Wortman’s observations of the health benefits he’s seen among Aboriginal persons who adopt traditional diets are coined in an argument he calls “my big fat diet.” He’s concluded that the real culprit in their modern diet is refi ned carbohydrates. Traditional diets were high in fat, not starch and sugar.
“When you look at traditional diets anywhere in the country you don’t have to go too far before you find the central staple fat in the diet,” said Wortman in a presentation to the CIFST. “In the North, people had bear fat and moose fat, rendered from those animals, the Inuit, whale fat carried around in hide bags. Plains people were famous for their pemmican. On the East Coast the Innu rendered caribou fat.”
And people were healthy. Europeans’ recorded observations of first contact with North American Aboriginal people were of populations virtually disease free, and an exceedingly healthy and robust people. There was none of the obesity and Type 2 diabetes commonly seen today.

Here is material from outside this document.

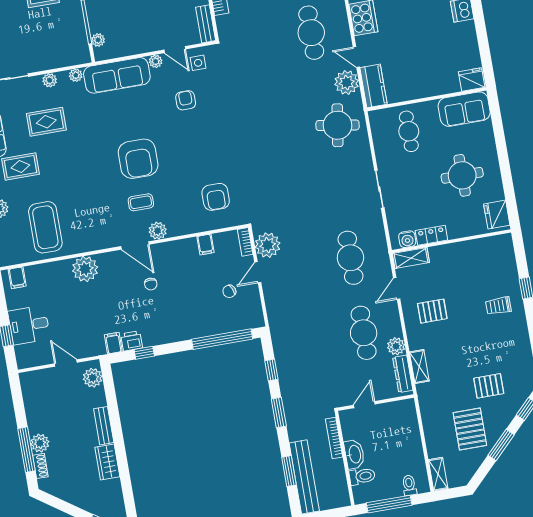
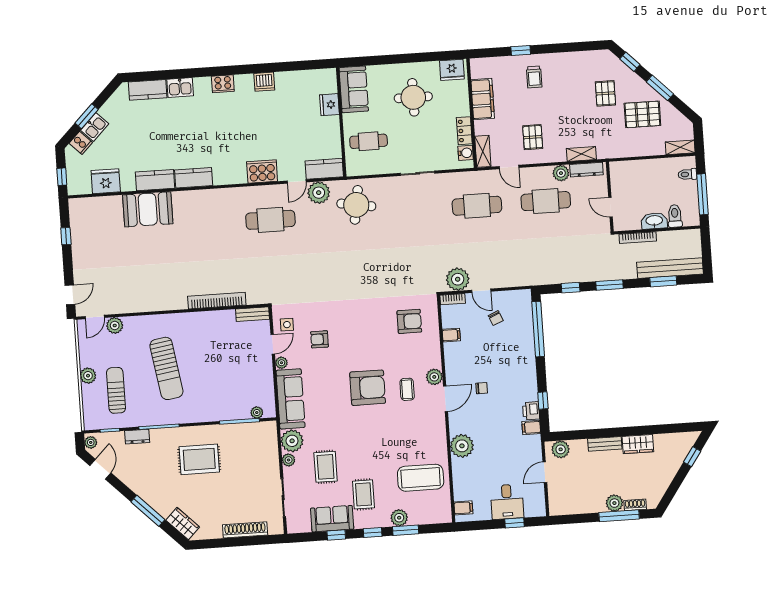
plant: (76, 75) -> (292, 441), width x1.88, depth x1.88
fridge: (472, 79) -> (329, 105), moved
filing cabinet: (468, 252) -> (483, 99), added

Wortman says the high-fat, traditional dietary approach among North American Aboriginal populations is a challenge to long-held beliefs in the role of dietary fat in the propagation of the current epidemics of chronic disease.
“I think we’ve got it wrong,” he says, noting that the general populations’ own rising rates of obesity and Type 2 diabetes over the past three decades also coincide with rising carbohydrate consumption, not fat.
Additionally challenging nutritional convention, says Wortman, are a number of recent studies in generalized populations demonstrating that low-carbohydrate high-fat diets, resembling traditional aboriginal diets, can safely reverse the signs and symptoms of obesity, metabolic syndrome and Type 2 diabetes.
“I’ve become convinced that we were actually meant to eat a lot of fat, even saturated fat,” he said. “And that in the context of a low-carb intake the evidence is quite clear now that eating that kind of fat not only does not harm us, but can actually mitigate these problems that are associated with this spectrum of diseases.”
Wortman said he also expects to see consumer demand in relation to fat swinging back to a desire for fattier cuts of meat, as natural sources of dietary fat are vindicated by research.
Likewise, as understanding of what kinds of dietary fat we should be eating improves, he sees new opportunities arising for the oilseed industry.
“From what we have learned from studying the fats that were valued in the traditional diets, we feel we are close to an understanding of what those oils should look like. I think it would be fascinating to develop GMO grains to produce ‘designer’ fats reflecting the fatty acid profi le most desired by the human physiology.”